The major sticking point is money.

During the UK-wide national lockdown from March to July, the Westminster Government picked up the tab for paying Welsh workers’ wages and provided a massive amount of extra funding for business support.

From November 1, the UK government will support eligible businesses by paying two-thirds of each employee’s salary, up to a maximum of £2,100 a month.

Businesses might also be eligible for grant support of up to £3,000 a month to meet other costs.

Devolved administrations in Wales, Scotland and Northern Ireland will receive a total of £1.3bn in increased funding this year to cover similar measures.

Businesses will only be eligible to claim the grant while they are subject to lockdown restrictions.

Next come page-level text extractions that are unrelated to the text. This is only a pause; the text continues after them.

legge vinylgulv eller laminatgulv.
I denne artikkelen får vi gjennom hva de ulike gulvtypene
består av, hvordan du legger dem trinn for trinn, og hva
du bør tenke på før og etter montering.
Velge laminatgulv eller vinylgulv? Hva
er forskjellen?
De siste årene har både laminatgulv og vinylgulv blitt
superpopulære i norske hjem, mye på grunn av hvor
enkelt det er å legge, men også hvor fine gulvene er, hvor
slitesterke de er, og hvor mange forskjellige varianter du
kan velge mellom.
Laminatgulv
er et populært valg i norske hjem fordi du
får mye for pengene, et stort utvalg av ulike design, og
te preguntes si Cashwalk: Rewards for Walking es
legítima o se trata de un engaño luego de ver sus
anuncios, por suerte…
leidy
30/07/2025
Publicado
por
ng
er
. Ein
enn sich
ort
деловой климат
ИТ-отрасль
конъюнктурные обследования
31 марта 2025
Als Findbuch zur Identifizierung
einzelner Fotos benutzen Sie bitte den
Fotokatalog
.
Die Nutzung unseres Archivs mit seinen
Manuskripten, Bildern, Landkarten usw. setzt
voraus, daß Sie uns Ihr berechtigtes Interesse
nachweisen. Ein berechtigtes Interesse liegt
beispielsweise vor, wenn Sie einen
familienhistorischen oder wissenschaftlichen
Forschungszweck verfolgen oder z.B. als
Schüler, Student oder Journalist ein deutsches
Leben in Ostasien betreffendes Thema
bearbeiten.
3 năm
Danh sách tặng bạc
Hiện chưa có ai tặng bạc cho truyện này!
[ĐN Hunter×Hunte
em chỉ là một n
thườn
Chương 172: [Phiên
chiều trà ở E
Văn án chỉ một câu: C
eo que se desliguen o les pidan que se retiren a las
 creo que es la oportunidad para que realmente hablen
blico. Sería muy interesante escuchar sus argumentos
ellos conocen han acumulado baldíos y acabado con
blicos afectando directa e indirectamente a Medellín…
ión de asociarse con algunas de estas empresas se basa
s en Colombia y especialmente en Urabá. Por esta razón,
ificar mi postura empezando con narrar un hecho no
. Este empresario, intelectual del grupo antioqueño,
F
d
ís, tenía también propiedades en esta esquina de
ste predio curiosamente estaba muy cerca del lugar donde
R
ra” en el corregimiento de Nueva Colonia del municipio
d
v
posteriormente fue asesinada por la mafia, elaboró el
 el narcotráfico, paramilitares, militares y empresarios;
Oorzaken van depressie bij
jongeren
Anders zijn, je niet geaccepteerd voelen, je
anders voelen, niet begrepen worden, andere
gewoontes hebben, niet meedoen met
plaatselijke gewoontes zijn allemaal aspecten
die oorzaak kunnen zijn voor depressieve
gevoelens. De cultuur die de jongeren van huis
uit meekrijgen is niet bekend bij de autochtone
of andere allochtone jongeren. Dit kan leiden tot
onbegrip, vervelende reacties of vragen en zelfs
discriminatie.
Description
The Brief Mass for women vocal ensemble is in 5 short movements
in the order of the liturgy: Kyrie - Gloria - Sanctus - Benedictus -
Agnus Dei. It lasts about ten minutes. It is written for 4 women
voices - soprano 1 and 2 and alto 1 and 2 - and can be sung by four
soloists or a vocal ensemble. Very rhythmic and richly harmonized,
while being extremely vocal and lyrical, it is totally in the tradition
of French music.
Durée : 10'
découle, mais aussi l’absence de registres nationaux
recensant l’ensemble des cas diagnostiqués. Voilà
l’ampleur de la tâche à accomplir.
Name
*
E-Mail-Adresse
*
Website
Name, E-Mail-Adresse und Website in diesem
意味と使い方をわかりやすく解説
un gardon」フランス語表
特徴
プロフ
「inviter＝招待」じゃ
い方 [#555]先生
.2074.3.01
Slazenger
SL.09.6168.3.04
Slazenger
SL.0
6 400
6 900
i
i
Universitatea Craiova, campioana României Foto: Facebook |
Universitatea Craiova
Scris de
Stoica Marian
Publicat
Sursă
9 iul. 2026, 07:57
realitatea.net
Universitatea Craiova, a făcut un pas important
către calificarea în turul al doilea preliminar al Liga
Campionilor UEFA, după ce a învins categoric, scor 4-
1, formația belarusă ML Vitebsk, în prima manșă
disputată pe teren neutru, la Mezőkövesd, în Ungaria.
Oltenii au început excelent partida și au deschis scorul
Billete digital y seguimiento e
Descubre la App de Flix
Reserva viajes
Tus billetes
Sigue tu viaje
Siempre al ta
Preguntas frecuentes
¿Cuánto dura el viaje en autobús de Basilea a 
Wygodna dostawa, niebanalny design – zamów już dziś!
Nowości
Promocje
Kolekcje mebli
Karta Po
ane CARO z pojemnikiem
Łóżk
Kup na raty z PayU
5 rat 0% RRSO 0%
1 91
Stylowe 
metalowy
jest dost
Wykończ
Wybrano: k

Council leaders across Wales have expressed their deep concern to Welsh Government ministers about the lack of any detail of what will be done to provide financial support to businesses, particularly those which are not forced to close by lockdown restrictions but close as a knock-on effect of lockdown.

Local authorities, which channelled most business support during the lockdown which began in March, have still not been told by the Welsh Government what help or how much will be available for businesses in that position, let alone how it will be delivered.

The sour relationship between the Welsh Government and Westminster is not likely to help Mark Drakeford’s administration if it looks for fresh funding help from the Treasury to bail it out of the wider economic consequences of a Wales-wide lockdown.

If the Welsh Government tries to go it alone to soften the blow, it faces making significant cuts elsewhere in its budgets.